In October 1957, Convair released a list of believe-it-or-not facts about the B-36 Peacemaker bomber.
The volume of the B-36 Peacemaker bomb bays is 12,300 cubic feet, approximately the capacity of three railroad freight cars.
An automobile could easily circle the globe 16 times with the 30,000-plus gallons of high-test gasoline in the wing tanks of a B-36.
At high speeds, the B-36’s ten engines deliver the equivalent of more than 44,000 horsepower, roughly comparable to that of nine locomotives, or about as much horsepower as that generated by 400 average passenger cars.
The B-36 Peacemaker can carry a heavier load of bombs for a greater distance than any other airplane in existence. It has flown more than 10,000 miles while carrying 10,000 pounds of bombs halfway.
The volume of the B-36 Peacemaker bomber, nearly 18,000 cubic feet, approximates the volume of three average five-room houses.
More than 27 miles of electrical wiring are required in the Convair B-36 electrical system, equal to the amount needed to wire 280 five-room houses.
A 600-room hotel, or 120 five-room houses, could be heated by the anti-icing equipment installed on the B-36 superbomber. In an hour, the giant plane’s anti-icing equipment turns out 4,920,000 British thermal units.
There are 68,000 different shop-made parts and 11,000 different assemblies per B-36 bomber, not counting the thousands upon thousands of parts in government-furnished equipment.
To construct one 10,000-foot runway, plus a taxiway and small apron, to support B-36 Peacemaker operations, takes 45 four-ton trucks, moving 10 loads per day for 362 days, just to move the required concrete. If the runway was outside the continental U.S., it would take 20 victory ships or 12,000 C-54 cargo aircraft to haul the cement (not the sand or gravel).

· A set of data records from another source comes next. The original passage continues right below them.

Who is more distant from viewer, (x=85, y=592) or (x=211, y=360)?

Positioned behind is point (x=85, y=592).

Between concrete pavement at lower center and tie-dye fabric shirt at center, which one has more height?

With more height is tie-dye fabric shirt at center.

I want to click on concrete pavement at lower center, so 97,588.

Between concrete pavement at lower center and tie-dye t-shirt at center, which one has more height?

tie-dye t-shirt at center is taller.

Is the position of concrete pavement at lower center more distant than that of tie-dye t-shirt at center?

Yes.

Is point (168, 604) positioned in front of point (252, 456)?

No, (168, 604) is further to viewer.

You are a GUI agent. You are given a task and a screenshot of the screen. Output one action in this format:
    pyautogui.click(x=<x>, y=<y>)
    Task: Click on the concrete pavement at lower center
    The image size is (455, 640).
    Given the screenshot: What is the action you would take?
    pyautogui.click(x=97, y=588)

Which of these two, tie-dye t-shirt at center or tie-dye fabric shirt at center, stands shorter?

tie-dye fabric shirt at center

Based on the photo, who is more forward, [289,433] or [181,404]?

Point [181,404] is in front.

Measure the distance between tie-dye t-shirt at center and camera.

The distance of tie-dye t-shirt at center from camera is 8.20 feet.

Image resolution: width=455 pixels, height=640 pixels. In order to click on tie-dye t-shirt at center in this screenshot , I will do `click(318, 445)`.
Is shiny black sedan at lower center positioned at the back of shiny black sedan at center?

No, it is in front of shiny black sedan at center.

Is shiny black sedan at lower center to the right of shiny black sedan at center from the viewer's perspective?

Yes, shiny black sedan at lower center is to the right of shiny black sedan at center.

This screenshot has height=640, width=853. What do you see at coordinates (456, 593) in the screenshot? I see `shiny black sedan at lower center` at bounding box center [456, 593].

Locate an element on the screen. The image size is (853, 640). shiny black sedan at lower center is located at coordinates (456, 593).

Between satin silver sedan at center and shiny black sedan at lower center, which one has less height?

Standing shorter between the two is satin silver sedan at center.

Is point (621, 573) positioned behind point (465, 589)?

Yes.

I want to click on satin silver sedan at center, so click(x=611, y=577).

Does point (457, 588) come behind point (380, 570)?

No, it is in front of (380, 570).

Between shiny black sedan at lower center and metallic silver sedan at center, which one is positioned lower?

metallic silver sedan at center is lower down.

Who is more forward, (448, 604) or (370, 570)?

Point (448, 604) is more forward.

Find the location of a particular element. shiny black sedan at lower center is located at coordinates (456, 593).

The wingspan of the B-36 Peacemaker , 230 feet, is longer than the first flight made by the Wright Brothers’ Kitty Hawk Flyer in 1903.
Mind boggling, I wish I could’ve seen one fly! I met a guy once who had, and he made it into a campfire story, almost spooky. Last time I was at the Museum of Science in Boston (long time ago) there was a cutaway model of one of the piston engines, pretty impressive. Pilots’ motto: ” 6 turning and 4 burning.”